Pick out each line in the entries below that contains the string "Кубанский", and copy it. Case counts.

[[ DATA EXTRACT, beginning ]]

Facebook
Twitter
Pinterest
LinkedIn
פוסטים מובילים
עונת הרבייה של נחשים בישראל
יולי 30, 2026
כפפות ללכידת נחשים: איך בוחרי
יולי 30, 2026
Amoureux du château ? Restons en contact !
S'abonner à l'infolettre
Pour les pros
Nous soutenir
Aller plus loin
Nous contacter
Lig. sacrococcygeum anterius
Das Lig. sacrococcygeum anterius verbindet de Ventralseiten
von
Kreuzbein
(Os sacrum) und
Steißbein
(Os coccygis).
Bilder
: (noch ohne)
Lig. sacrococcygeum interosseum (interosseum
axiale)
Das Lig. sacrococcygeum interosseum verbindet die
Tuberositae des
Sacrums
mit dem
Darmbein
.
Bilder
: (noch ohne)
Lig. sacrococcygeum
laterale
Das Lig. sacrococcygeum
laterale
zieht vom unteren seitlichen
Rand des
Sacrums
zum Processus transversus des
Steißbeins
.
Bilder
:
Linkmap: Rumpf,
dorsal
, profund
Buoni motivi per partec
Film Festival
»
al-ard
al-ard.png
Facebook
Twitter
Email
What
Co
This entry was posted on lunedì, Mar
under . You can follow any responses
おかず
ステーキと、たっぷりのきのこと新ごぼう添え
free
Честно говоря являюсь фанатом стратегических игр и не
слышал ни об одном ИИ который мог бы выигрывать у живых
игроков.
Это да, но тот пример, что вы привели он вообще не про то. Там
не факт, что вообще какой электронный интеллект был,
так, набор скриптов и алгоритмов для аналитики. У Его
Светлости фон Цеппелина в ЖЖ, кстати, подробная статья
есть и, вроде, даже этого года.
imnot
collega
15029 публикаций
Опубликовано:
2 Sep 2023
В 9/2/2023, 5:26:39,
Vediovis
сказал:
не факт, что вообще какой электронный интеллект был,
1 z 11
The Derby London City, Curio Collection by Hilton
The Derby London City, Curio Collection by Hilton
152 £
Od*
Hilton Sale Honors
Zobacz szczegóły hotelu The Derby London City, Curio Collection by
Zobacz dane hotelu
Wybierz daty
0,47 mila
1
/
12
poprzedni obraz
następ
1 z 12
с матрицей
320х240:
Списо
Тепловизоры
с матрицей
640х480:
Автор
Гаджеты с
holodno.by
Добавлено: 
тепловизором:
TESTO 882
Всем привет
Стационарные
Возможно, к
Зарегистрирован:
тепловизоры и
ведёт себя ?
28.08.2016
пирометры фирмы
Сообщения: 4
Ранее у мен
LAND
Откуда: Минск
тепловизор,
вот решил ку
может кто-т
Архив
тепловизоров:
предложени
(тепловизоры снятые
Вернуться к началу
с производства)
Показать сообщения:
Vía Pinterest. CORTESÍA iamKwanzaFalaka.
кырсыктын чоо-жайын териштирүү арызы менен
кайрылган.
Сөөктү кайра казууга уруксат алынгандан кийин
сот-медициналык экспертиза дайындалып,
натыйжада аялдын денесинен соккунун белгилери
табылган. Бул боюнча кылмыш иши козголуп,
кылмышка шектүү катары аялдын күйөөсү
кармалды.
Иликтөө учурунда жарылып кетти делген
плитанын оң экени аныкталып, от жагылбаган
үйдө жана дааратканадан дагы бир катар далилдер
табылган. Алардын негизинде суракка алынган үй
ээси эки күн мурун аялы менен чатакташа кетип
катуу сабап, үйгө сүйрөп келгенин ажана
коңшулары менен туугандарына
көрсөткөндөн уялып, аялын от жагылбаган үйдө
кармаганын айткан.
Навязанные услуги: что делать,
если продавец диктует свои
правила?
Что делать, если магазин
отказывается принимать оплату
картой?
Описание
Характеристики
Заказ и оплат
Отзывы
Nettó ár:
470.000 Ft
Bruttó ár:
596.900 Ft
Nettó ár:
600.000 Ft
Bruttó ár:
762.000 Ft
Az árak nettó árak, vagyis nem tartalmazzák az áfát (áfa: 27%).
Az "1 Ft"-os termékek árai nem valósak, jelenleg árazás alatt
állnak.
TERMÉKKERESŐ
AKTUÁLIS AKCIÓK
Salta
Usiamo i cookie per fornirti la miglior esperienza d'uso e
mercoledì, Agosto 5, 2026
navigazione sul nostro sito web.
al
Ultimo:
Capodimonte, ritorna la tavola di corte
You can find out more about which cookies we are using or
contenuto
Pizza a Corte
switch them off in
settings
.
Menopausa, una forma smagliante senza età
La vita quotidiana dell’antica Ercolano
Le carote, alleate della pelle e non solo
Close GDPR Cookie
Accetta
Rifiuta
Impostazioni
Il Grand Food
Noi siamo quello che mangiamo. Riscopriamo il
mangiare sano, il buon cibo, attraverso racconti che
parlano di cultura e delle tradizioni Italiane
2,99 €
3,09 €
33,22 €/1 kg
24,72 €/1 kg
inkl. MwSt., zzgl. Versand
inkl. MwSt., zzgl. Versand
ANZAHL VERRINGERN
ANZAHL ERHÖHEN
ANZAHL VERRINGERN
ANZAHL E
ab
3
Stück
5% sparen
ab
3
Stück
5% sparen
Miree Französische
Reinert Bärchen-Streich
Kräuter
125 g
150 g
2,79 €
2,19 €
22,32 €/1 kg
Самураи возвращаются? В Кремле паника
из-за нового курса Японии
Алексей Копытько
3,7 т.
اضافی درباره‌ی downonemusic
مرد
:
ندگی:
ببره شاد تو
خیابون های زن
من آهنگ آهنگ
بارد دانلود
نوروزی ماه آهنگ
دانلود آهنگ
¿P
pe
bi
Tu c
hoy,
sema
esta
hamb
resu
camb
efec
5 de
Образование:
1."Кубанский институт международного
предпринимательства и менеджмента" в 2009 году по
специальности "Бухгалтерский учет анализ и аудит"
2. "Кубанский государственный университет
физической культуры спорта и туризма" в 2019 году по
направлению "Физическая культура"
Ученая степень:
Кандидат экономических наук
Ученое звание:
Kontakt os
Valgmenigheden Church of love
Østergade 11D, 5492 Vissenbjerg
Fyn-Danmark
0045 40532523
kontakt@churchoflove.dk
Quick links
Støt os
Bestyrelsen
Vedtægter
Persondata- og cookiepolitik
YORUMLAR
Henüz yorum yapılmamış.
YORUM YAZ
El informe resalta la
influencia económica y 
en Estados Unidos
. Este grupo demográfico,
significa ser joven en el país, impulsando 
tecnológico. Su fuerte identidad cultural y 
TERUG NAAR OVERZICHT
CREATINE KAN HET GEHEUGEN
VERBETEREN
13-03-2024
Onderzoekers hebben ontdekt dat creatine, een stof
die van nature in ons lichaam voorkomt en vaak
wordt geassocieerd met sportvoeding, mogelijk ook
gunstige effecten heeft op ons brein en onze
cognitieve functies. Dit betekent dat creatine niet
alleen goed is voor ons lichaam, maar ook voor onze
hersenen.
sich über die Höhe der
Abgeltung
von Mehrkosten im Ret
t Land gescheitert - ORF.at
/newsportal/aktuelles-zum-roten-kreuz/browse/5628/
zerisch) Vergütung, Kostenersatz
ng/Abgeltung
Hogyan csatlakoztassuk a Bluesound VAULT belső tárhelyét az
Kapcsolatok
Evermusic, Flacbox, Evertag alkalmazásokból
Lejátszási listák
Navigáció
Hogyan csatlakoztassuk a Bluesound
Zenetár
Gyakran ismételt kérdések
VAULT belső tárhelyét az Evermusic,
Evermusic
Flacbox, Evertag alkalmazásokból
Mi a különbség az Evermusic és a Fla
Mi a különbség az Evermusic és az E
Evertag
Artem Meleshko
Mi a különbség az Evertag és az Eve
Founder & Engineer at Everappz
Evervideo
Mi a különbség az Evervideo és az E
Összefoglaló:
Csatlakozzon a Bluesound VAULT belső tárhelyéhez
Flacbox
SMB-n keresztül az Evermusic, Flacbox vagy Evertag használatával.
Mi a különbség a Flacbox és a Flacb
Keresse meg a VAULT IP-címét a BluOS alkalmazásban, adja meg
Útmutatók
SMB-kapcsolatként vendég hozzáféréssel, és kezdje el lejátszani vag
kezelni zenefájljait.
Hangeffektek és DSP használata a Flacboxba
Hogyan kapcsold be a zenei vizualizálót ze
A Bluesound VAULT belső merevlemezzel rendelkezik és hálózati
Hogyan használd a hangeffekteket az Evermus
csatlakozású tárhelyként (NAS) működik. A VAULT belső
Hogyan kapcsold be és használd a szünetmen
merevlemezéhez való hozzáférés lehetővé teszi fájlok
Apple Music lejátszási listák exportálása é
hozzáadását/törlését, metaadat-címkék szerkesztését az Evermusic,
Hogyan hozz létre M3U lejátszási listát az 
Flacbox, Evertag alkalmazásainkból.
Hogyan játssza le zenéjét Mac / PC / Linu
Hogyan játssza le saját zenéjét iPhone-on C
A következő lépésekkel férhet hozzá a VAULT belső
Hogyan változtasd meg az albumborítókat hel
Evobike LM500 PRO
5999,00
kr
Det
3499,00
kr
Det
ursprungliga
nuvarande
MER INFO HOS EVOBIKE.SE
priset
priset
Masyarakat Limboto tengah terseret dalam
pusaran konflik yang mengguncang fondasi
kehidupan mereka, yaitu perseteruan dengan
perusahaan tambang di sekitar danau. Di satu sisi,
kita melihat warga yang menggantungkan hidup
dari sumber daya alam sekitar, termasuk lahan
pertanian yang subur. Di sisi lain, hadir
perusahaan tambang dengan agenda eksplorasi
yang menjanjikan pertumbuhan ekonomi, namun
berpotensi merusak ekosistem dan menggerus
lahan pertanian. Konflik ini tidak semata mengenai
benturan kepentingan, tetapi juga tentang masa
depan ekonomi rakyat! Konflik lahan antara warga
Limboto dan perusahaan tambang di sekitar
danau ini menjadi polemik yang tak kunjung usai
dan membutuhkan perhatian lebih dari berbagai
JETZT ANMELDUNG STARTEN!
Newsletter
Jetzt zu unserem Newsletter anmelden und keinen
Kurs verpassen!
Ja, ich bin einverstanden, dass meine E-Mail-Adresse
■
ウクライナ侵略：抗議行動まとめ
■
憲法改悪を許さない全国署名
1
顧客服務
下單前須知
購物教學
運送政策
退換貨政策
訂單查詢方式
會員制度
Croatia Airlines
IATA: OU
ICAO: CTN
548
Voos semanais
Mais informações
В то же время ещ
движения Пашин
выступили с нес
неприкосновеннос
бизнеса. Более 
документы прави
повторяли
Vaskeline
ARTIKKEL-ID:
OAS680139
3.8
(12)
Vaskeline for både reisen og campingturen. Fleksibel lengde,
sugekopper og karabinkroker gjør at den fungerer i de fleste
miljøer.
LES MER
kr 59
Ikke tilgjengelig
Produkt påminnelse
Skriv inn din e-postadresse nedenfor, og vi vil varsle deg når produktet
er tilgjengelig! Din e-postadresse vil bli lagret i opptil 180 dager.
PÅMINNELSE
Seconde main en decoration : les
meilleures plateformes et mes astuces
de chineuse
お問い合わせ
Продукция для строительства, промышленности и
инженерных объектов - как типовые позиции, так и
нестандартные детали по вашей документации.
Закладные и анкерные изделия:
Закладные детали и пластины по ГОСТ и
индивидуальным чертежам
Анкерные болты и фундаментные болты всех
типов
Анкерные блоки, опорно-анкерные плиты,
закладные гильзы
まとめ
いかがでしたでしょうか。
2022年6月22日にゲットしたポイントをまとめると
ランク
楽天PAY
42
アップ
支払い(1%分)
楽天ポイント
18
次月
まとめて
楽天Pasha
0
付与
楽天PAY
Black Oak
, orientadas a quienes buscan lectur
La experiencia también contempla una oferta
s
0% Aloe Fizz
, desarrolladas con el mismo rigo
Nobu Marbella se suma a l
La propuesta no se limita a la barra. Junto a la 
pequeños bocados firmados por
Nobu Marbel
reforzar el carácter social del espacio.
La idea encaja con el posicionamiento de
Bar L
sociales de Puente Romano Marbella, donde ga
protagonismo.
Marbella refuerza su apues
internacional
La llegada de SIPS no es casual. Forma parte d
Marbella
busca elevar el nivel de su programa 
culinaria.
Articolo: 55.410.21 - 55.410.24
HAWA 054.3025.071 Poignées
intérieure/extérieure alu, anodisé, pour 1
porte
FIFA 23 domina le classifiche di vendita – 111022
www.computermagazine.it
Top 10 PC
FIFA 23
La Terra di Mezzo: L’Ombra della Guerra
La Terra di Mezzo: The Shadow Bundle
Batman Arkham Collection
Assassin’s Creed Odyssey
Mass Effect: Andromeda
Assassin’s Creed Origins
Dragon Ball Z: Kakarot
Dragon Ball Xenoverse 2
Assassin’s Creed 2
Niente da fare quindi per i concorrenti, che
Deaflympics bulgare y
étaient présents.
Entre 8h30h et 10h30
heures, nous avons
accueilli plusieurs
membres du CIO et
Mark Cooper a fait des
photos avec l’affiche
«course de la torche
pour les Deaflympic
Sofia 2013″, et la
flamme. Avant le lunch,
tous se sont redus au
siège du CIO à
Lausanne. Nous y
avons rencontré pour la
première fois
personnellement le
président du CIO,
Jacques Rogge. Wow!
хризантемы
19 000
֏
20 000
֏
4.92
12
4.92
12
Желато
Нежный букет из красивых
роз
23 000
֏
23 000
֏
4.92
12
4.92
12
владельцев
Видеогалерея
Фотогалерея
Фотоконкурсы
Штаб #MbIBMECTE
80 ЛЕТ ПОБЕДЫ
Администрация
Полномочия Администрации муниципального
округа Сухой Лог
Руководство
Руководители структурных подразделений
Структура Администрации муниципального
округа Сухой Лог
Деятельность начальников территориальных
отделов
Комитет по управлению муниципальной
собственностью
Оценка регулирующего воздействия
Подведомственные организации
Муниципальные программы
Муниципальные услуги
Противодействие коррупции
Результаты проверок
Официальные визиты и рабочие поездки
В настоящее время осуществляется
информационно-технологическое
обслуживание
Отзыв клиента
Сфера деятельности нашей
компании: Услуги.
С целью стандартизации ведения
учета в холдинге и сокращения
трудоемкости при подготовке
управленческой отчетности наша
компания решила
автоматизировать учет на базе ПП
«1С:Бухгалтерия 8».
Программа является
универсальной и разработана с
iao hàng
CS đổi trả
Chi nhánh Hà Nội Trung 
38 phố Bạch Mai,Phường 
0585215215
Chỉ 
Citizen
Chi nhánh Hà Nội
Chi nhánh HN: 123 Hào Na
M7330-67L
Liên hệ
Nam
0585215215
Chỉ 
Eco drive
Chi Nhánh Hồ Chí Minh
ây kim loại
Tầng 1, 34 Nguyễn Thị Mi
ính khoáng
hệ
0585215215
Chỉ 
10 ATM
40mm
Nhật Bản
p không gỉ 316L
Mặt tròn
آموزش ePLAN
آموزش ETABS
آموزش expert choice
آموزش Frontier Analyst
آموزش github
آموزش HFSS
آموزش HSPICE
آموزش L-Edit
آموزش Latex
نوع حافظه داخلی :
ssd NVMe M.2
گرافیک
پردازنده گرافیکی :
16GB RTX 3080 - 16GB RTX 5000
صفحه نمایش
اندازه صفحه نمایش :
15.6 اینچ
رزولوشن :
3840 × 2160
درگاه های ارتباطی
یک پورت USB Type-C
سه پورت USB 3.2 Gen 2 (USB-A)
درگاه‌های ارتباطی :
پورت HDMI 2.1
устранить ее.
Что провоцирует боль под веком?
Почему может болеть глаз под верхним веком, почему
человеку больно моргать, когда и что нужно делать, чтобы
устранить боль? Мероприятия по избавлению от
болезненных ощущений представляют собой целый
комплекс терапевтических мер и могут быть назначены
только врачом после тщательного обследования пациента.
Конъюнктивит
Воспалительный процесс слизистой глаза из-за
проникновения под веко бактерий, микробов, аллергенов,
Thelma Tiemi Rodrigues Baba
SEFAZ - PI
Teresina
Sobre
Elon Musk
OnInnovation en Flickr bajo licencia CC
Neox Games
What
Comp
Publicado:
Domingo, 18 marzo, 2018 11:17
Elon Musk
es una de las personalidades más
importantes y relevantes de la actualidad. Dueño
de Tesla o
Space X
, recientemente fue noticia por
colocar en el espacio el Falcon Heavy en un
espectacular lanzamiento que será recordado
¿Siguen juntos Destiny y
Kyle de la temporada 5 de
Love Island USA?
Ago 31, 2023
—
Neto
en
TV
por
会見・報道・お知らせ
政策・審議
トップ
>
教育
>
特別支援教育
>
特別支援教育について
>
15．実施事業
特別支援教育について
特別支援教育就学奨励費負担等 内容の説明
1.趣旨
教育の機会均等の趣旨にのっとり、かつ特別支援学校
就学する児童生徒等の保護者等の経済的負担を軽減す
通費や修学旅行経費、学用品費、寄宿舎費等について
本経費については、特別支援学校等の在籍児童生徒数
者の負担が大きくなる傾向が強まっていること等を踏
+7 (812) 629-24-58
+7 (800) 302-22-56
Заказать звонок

[[ DATA EXTRACT, end ]]

* [TASK RESPONSE]
1."Кубанский институт международного
2. "Кубанский государственный университет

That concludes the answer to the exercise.